Human rights activists have joined local residents of the township of Eskhar (Kharkiv oblast) in demanding a proper investigation into the death of 23-year-old activist Mykola Bychkho.  Those who knew him dismiss the police conclusion that Mykola committed suicide, and suspect that his death is linked with the active role he played in fighting corruption and pollution of the local reservoir by an industrial business with links to the town’s Mayor.

Bychko’s mother approached the police on 5 June, reporting that her son had gone out at 16.30 the previous day and had not returned.  A police search unit was sent out, and at around 20.00, Mykola’s body was found in a forested area not far from the railway tracks.  The police asserted that there had been no sign of violence, with a forensic examination apparently confirming their conclusion that the young activist had committed suicide.

A homicide investigation was initiated, but this would likely have been a mere formality had it not been for the reaction of local residents and human rights activists.

On 7 June, around 200 Eskhar residents took part in a march, blocking the road, to the prosecutor’s office and police department in neighbouring Chuhuiv.  Representatives of the Chuhuiv prosecutor’s office came out to meet them, and were taken by the crowd to the place where Bychko’s body was found.  The enforcement officers were forced to agree to carry out a repeat examination of the circumstances of his death, though this is now, unfortunately, likely to be more difficult.  The Kharkiv Anti-Corruption Centre points out that valuable time has been lost, and asserts that some evidence, such as part of the rope that Bychko was hanging from,, has been destroyed.

Bychko was the administrator for the Eskhar youth initiative Facebook group, and according to Roman Likhachov, Head of the Chuhuiv Human Rights Group, he was planning to create his own NGO.  Likhachov believes that there has been a brazen and cynical attempt to make the young man’s death look like suicide. 

Bychko was involved in environmental issues, particularly in fighting the pollution of local reservoirs by the AVA Service 2017 share company and other industrial enterprises.  Together with the youth initiative group, he had managed to get an environmental commission created.

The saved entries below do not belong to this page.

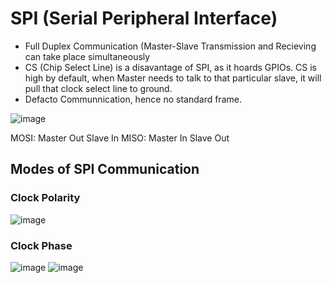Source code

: # SPI (Serial Peripheral Interface) #
* Full Duplex Communication (Master-Slave Transmission and Recieving can take place simultaneously
* CS (Chip Select Line) is a disavantage of SPI, as it hoards GPIOs. CS is high by default, when Master needs to talk to that particular slave, it will pull that clock select line to ground.
* Defacto Communnication, hence no standard frame.

![image](https://github.com/user-attachments/assets/4e032977-ccf1-41ad-8c98-6467b203e5e8)

MOSI: Master Out Slave In
MISO: Master In Slave Out

## Modes of SPI Communication ##

### Clock Polarity ###
![image](https://github.com/user-attachments/assets/e7706b78-1bfc-4b66-a0a8-ed8dc6b1afbd) 

### Clock Phase ###
![image](https://github.com/user-attachments/assets/2017ed8a-9e47-478e-9126-a1c2037cade1)
![image](https://github.com/user-attachments/assets/3dfcc554-66b6-4ec8-93d9-939b16eeac84)



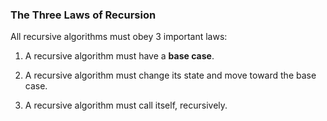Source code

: ### The Three Laws of Recursion

All recursive algorithms must obey 3 important laws:

1. A recursive algorithm must have a **base case**.

2. A recursive algorithm must change its state and move toward the base case.

3. A recursive algorithm must call itself, recursively.
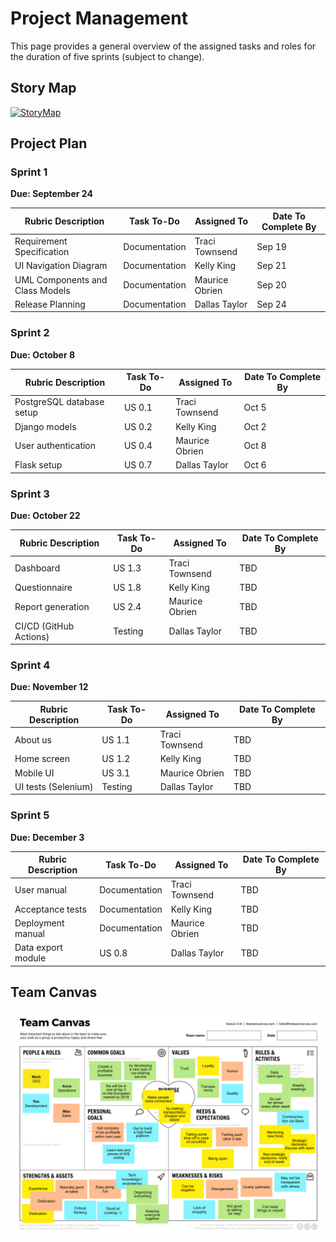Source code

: # Project Management

This page provides a general overview of the assigned tasks and roles for the duration of five sprints (subject to change).

## Story Map
[![StoryMap](https://raw.githubusercontent.com/UAlberta-CMPUT401/example-documentation/master/docs/images/UserStoryMapDefinitions.png)](https://raw.githubusercontent.com/UAlberta-CMPUT401/example-documentation/master/docs/images/UserStoryMapDefinitions.png)

## Project Plan
### Sprint 1  
**Due: September 24**

| **Rubric Description** | **Task To-Do** | **Assigned To** | **Date To Complete By** |
| --- | --- | --- | --- | 
| Requirement Specification | Documentation | Traci Townsend | Sep 19 |  
| UI Navigation Diagram | Documentation | Kelly King | Sep 21 |
| UML Components and Class Models | Documentation | Maurice Obrien | Sep 20 |  
| Release Planning | Documentation | Dallas Taylor | Sep 24 |

### Sprint 2  
**Due: October 8**

| **Rubric Description** | **Task To-Do** | **Assigned To** | **Date To Complete By** |
| --- | --- | --- | --- | 
| PostgreSQL database setup | US 0.1 | Traci Townsend | Oct 5 |  
| Django models | US 0.2 | Kelly King | Oct 2 |
| User authentication | US 0.4 | Maurice Obrien | Oct 8 |  
| Flask setup | US 0.7 | Dallas Taylor | Oct 6 |

### Sprint 3  
**Due: October 22**

| **Rubric Description** | **Task To-Do** | **Assigned To** | **Date To Complete By** |
| --- | --- | --- | --- | 
| Dashboard | US 1.3 | Traci Townsend | TBD |  
| Questionnaire  | US 1.8 | Kelly King | TBD |
| Report generation | US 2.4 | Maurice Obrien | TBD |  
| CI/CD (GitHub Actions) | Testing | Dallas Taylor | TBD |

### Sprint 4  
**Due: November 12**

| **Rubric Description** | **Task To-Do** | **Assigned To** | **Date To Complete By** |
| --- | --- | --- | --- | 
| About us | US 1.1 | Traci Townsend | TBD |  
| Home screen  | US 1.2 | Kelly King | TBD |
| Mobile UI | US 3.1 | Maurice Obrien | TBD |  
| UI tests (Selenium) | Testing | Dallas Taylor | TBD |

### Sprint 5
**Due: December 3**

| **Rubric Description** | **Task To-Do** | **Assigned To** | **Date To Complete By** |
| --- | --- | --- | --- | 
| User manual | Documentation | Traci Townsend | TBD |  
| Acceptance tests  | Documentation | Kelly King | TBD |
| Deployment manual | Documentation | Maurice Obrien | TBD |  
| Data export module | US 0.8 | Dallas Taylor | TBD |

## Team Canvas

[![TeamCanvas](https://raw.githubusercontent.com/UAlberta-CMPUT401/example-documentation/master/docs/images/team-canvas-example.png)](https://raw.githubusercontent.com/UAlberta-CMPUT401/example-documentation/master/docs/images/team-canvas-example.png)
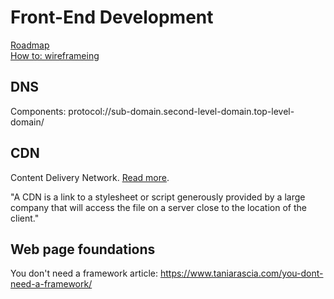 # Front-End Development

[Roadmap](https://roadmap.sh/frontend)  
[How to: wireframeing](https://careerfoundry.com/en/blog/ux-design/how-to-create-your-first-wireframe/)

## DNS
Components: protocol://sub-domain.second-level-domain.top-level-domain/  


## CDN
Content Delivery Network. [Read more](https://web.dev/content-delivery-networks/).

"A CDN is a link to a stylesheet or script generously provided by a large company that will access the file on a server close to the location of the client."

## Web page foundations
You don't need a framework article: https://www.taniarascia.com/you-dont-need-a-framework/

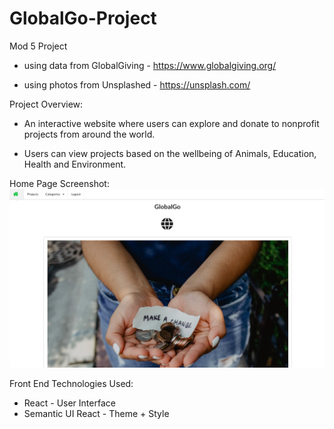 # GlobalGo-Project
Mod 5 Project

- using data from GlobalGiving - https://www.globalgiving.org/

- using photos from Unsplashed - https://unsplash.com/


Project Overview:
- An interactive website where users can explore and donate to nonprofit projects from around the world.

- Users can view projects based on the wellbeing of Animals, Education, Health and Environment.

Home Page Screenshot:
![ScreenShot](/globalgo-project-frontend/public/GlobalGo-HomePage.png)

Front End Technologies Used:
- React - User Interface
- Semantic UI React - Theme + Style
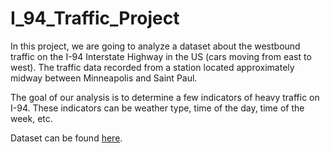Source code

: # I_94_Traffic_Project
 
In this project, we are going to analyze a dataset about the westbound traffic on the I-94 Interstate Highway in the US (cars moving from east to west). The traffic data recorded from a station located approximately midway between Minneapolis and Saint Paul.

The goal of our analysis is to determine a few indicators of heavy traffic on I-94. These indicators can be weather type, time of the day, time of the week, etc.

Dataset can be found [here](https://archive.ics.uci.edu/ml/datasets/Metro+Interstate+Traffic+Volume).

The Prozorro website reports that AVA Service 2017 has received three contracts from the Eskhar Township Council worth over half a million UAH.  All of these were without open tenders having been held.  This was doubtless linked to the fact that one of the owners of AVA Service 2017 is Serhiy Lehkosherst, whose brother, Anatoly was until this week the Head of the Eskhar Council.  Under pressure from angry Eskhar residents following Bychko’s death, Anatoly Lehkosherst handed in his resignation, as did his deputy and the head of communal services.

Mykola Bychko was buried on 8 June, after a service in the local church (which the Orthodox Church would not normally allow if a person was believed to have committed suicide).  There were hundreds of people present.

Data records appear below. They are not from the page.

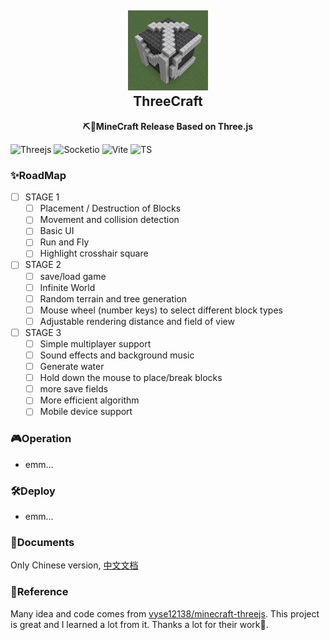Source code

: 
<h2 align="center">
<img src="./doc/img/logo.png" width="128" height="128"/>
<br/>ThreeCraft
</h2>

<p align="center"><strong>⛏🧱MineCraft Release Based on Three.js</strong></p>

![Threejs](https://img.shields.io/badge/Three\.js-000000?style=flat-square&logo=Three.js&logoColor=white) ![Socketio](https://img.shields.io/badge/Socket\.io-010101?style=flat-square&logo=Socket.io&logoColor=white) ![Vite](https://img.shields.io/badge/Vite-646CFF?style=flat-square&logo=Vite&logoColor=white) ![TS](https://img.shields.io/badge/TypeScript-3178C6?style=flat-square&logo=TypeScript&logoColor=white)



### ✨RoadMap

- [ ] STAGE 1
   - [ ] Placement / Destruction of Blocks
   - [ ] Movement and collision detection
   - [ ] Basic UI
   - [ ] Run and Fly
   - [ ] Highlight crosshair square
- [ ] STAGE 2
   - [ ] save/load game
   - [ ] Infinite World
   - [ ] Random terrain and tree generation
   - [ ] Mouse wheel (number keys) to select different block types
   - [ ] Adjustable rendering distance and field of view
- [ ] STAGE 3
   - [ ] Simple multiplayer support
   - [ ] Sound effects and background music
   - [ ] Generate water
   - [ ] Hold down the mouse to place/break blocks
   - [ ] more save fields
   - [ ] More efficient algorithm
   - [ ] Mobile device support

### 🎮️Operation

- emm...

### 🛠️Deploy

- emm...

### 📃Documents

Only Chinese version, [中文文档](./README-CN.md)

### 🥰Reference

Many idea and code comes from [vyse12138/minecraft-threejs](https://github.com/vyse12138/minecraft-threejs). This project is great and I learned a lot from it. Thanks a lot for their work🌹.
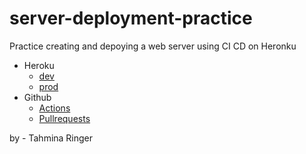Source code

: # server-deployment-practice

Practice creating and depoying a web server using CI CD on Heronku  

- Heroku
  - [dev](https://t-ringer-server-deploy-dev.herokuapp.com/)
  - [prod](https://t-ringer-server-deploy-prod.herokuapp.com/)
- Github
  - [Actions](https://github.com/Tahmina-Ringer-401-advanced-javascript/server-deployment-practice/actions)
  - [Pullrequests](https://github.com/Tahmina-Ringer-401-advanced-javascript/server-deployment-practice/pull/1)

by - Tahmina Ringer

The news of Mykola’s death came just hours after a serious, though thankfully not fatal, knife attack on Vitaly Ustymenko, an Odesa Automaidan activist and member of the Civic Council overseeing the work of the National Anti-Corruption Bureau [NABU].

The Ukrainian Helsinki Human Rights Union, whose members include the Kharkiv Human Rights Protection Group and Chuhuiv Human Rights Group, have demanded a full investigation into the death of Mykola Bychko and the attack on Ustymenko.  UHHRU points out out that these are not the first attacks over recent times and calls on the law enforcement bodies to develop effective mechanisms for ensuring the safety of civic activists and journalists.